There was a trend toward an increase (non-statistical) in thyroid c-cell tumors in males (6-6-5-12) and females (1-2-3-6) exposed to 0.175 ppm of HDI. The frequency of occurrence was within that of historical controls at Mobay or the National Toxicology Program database [NTP, 1983], was not associated with increased c-cell hyperplasia and was interpreted to be of no biological significance.
Common neoplasms of aging Fischer 344 rats such as hepatocellular adenoma or carcinoma, alveolar bronchiolar adenoma or carcinoma, adrenal pheochromocytoma, uterine endometrial stromal polyps, testicular interstitial cell tumor, pituitary tumors, or mammary gland tumors of varied morphologic types were not increased with exposure to HDI.
Although the number of animals with tumors in exposed groups was not increased in this study, the numbers of animals with multiple tumors as weIl as the total tumors found were increased in some groups as compared with controls. Note, this trend toward an increased incidence was also seen in males with both benign and malignant tumors and males with at least one malignant tumor. These increased tumor indices are interpreted to be associated with a trend toward increased (non-statistical) incidence of mononuclear cell leukemia because the computer program counts each metastatic site as a discrete tumor.
In summary, no compound-related oncogenicity was observed in male and female rats up to and including 0.175 ppm HDI (analytical conc.: 0.164 ppm HDI).
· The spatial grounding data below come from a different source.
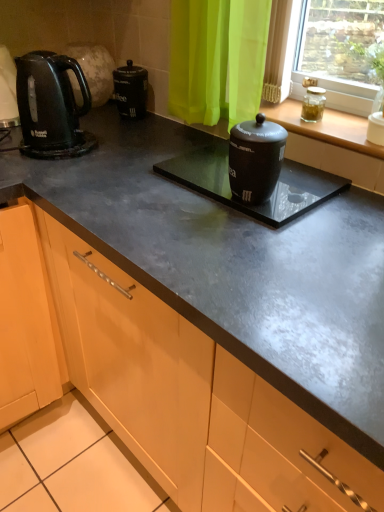
Question: Could clear glass jar at upper right be considered to be inside transparent glass jar at upper right?

Choices:
 (A) yes
 (B) no

Answer: (B)

Question: From the image's perspective, is transparent glass jar at upper right below clear glass jar at upper right?

Choices:
 (A) yes
 (B) no

Answer: (A)

Question: Is transparent glass jar at upper right outside clear glass jar at upper right?

Choices:
 (A) yes
 (B) no

Answer: (A)

Question: Does transparent glass jar at upper right have a lesser height compared to clear glass jar at upper right?

Choices:
 (A) no
 (B) yes

Answer: (B)

Question: Does transparent glass jar at upper right appear on the right side of clear glass jar at upper right?

Choices:
 (A) no
 (B) yes

Answer: (A)

Question: Considering the positions of point [182, 181] and point [72, 100], is point [182, 181] closer or farther from the camera than point [72, 100]?

Choices:
 (A) closer
 (B) farther

Answer: (A)

Question: Considering the positions of black matte canister at center, the 2th appliance from the top, and matte black kettle at left in the image, is black matte canister at center, the 2th appliance from the top, bigger or smaller than matte black kettle at left?

Choices:
 (A) small
 (B) big

Answer: (A)

Question: Do you think black matte canister at center, the 2th appliance from the top, is within matte black kettle at left, or outside of it?

Choices:
 (A) inside
 (B) outside

Answer: (B)

Question: Looking at their shapes, would you say black matte canister at center, which ranks as the 1th appliance in bottom-to-top order, is wider or thinner than matte black kettle at left?

Choices:
 (A) thin
 (B) wide

Answer: (B)

Question: Looking at the image, does black matte canister at center, which ranks as the 1th appliance in bottom-to-top order, seem bigger or smaller compared to clear glass jar at upper right?

Choices:
 (A) small
 (B) big

Answer: (A)

Question: Considering the positions of black matte canister at center, which ranks as the 1th appliance in bottom-to-top order, and clear glass jar at upper right in the image, is black matte canister at center, which ranks as the 1th appliance in bottom-to-top order, taller or shorter than clear glass jar at upper right?

Choices:
 (A) short
 (B) tall

Answer: (A)

Question: Do you think black matte canister at center, which ranks as the 1th appliance in bottom-to-top order, is within clear glass jar at upper right, or outside of it?

Choices:
 (A) inside
 (B) outside

Answer: (B)

Question: From the image's perspective, is black matte canister at center, which ranks as the 1th appliance in bottom-to-top order, located above or below clear glass jar at upper right?

Choices:
 (A) above
 (B) below

Answer: (B)

Question: In terms of height, does clear glass jar at upper right, the 2th appliance in the bottom-to-top sequence, look taller or shorter compared to black matte canister at center, which ranks as the 1th appliance in bottom-to-top order?

Choices:
 (A) short
 (B) tall

Answer: (B)

Question: Relative to black matte canister at center, the 2th appliance from the top, is clear glass jar at upper right, the 2th appliance in the bottom-to-top sequence, in front or behind?

Choices:
 (A) front
 (B) behind

Answer: (B)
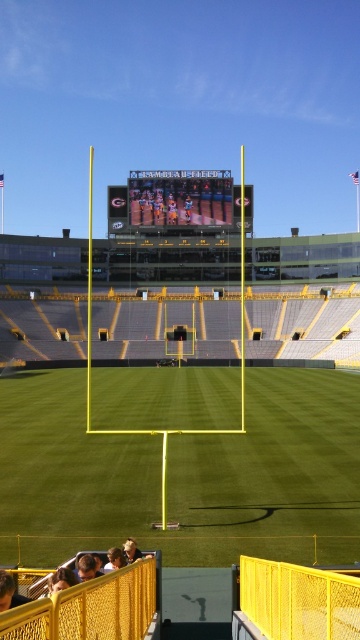
You are a photographer standing at the center of the field at Lambeau Field. You want to take a photo of the light brown hair at lower left. Which direction should you point your camera to capture it?

The light brown hair at lower left is located at point 0.908 on the x axis and 0.172 on the y axis. Since the photographer is at the center, they should point the camera to the lower left direction to capture it.

You are a drone operator tasked with capturing aerial footage of the matte black scoreboard at center at Lambeau Field. Your drone must fly from the north end zone to the scoreboard. Given the coordinates provided, in which cardinal direction should the drone primarily fly to reach the scoreboard?

The matte black scoreboard at center is located at point 0.309 on the x and 0.5 on the y. Since the stadium is oriented with the north end zone at one end, the scoreboard is positioned closer to the east side. Therefore, the drone should primarily fly east to reach the scoreboard.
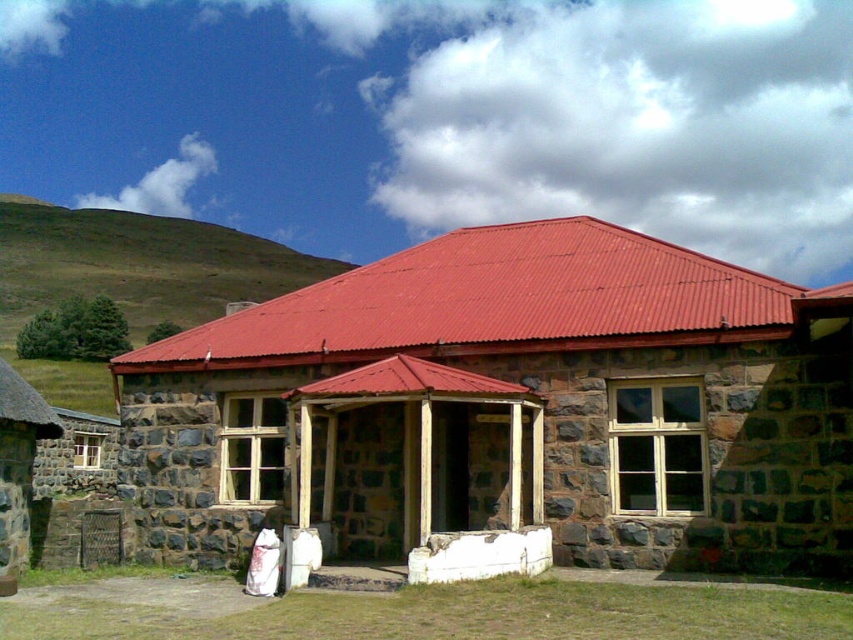
You are standing at the dirt path in front of the stone textured hut at center and want to climb up to the green grassy hill at upper left. Which direction should you walk to reach the hill?

The stone textured hut at center is positioned under the green grassy hill at upper left, so you should walk towards the upper left direction to reach the hill.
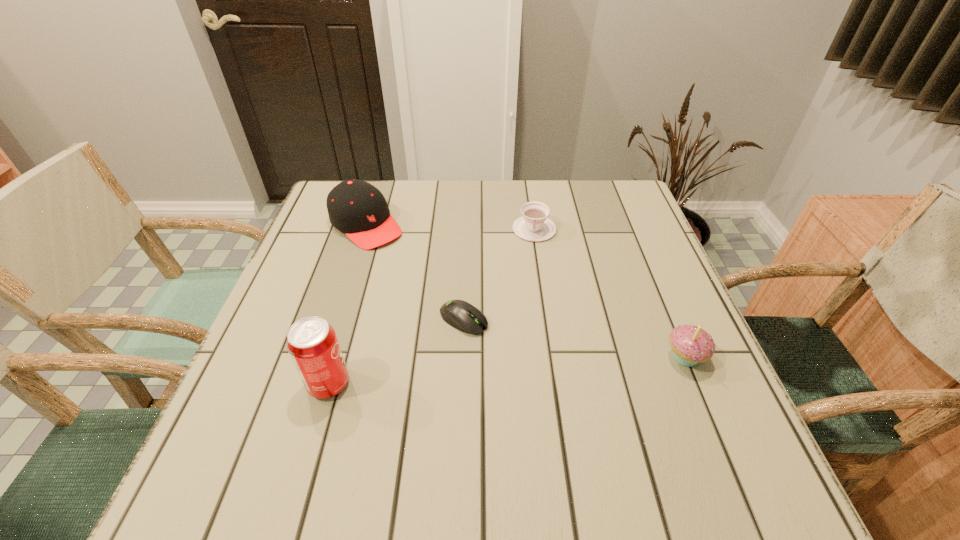
I want to click on free spot on the desktop that is between the tallest object and the cupcake and is positioned on the handle side of the teacup, so click(x=525, y=369).

Identify the location of vacant space on the desktop that is between the tallest object and the cupcake and is positioned on the front-facing side of the cap. (522, 369).

The width and height of the screenshot is (960, 540). Identify the location of vacant space on the desktop that is between the soda and the rightmost object and is positioned on the wheel side of the third nearest object. (543, 368).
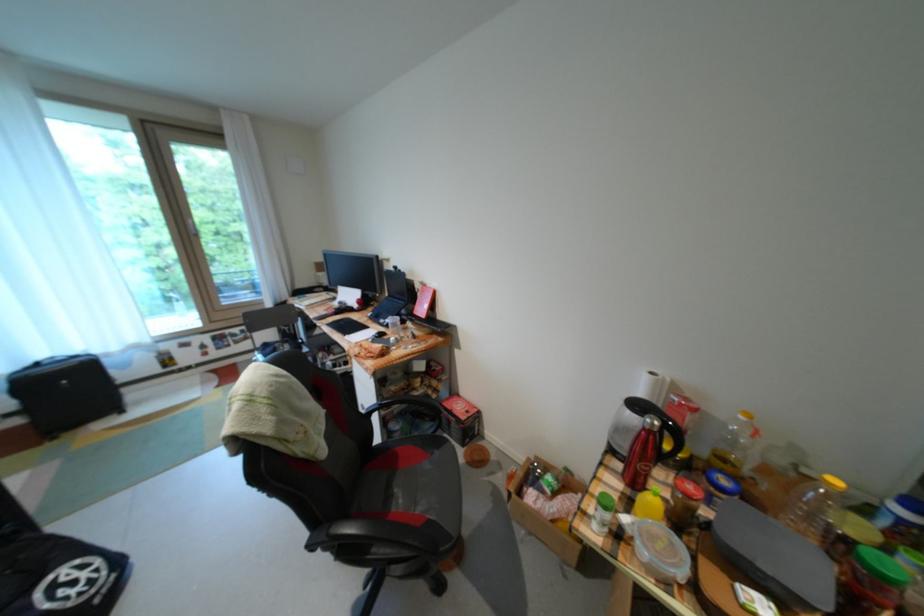
Where is `plastic food container`? Image resolution: width=924 pixels, height=616 pixels. plastic food container is located at coordinates (661, 552).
A Maximum Tolerated Dose (MTD) was established at the highest concentration tested.

Dose descriptor:

NOAEL

Effect level:

1.15 other: mg/m³ (eq. to 0.164 ppm)

Sex:

male/female

Basis for effect level:

other: No indications of an increased tumour incidence up to the highest dose tested (1.15 mg/m³). The criteria for a maximum tolerable concentration were fulfilled at this dose level.

Remarks on result:

other: Effect type: carcinogenicity (migrated information)

Dose descriptor:

NOAEL

Effect level:

0.035 other: mg/m³ (eq. to 0.005 ppm)

Sex:

male/female

Remarks on result:

other: Effect type: toxicity (migrated information)

Conclusions:

non carcinogenic

Executive summary:

In a combined chronic toxicity and oncogenicity study in rats according to OECD TG 453 the substance revealed no carcinogenic potential after a 2-year inhalation exposure with vapour at concentrations up to and including 1.15 mg/m³ (eq. to 0.164 ppm). A Maximum Tolerated Dose (MTD) was established at the highest concentration tested.

Endpoint conclusion

Endpoint conclusion:

no adverse effect observed

Dose descriptor:

NOAEC

1.15 mg/m³

Study duration:

chronic

Species:

rat

Carcinogenicity: via dermal route

Endpoint conclusion

Endpoint conclusion:

no study available

Additional information

Based on a read across to 1,6 -diisocyanatohexane (HDI, CAS 822 -06 -0) no carcinogenic potential is concluded from a combined chronic toxicity and oncogenicity rat study according to OECD TG 453 with 2-year inhalation exposure to the vapour (whole body) at concentrations of 0.005, 0.025, 0.164 ppm (0.035, 0.175, 1.15 mg/m³). A Maximum Tolerated Dose (MTD) was established at the highest concentration tested.

Justification for classification or non-classification

According to Regulation (EC) No 1272/2008, Annex I, no classification is warranted for carcinogenicity.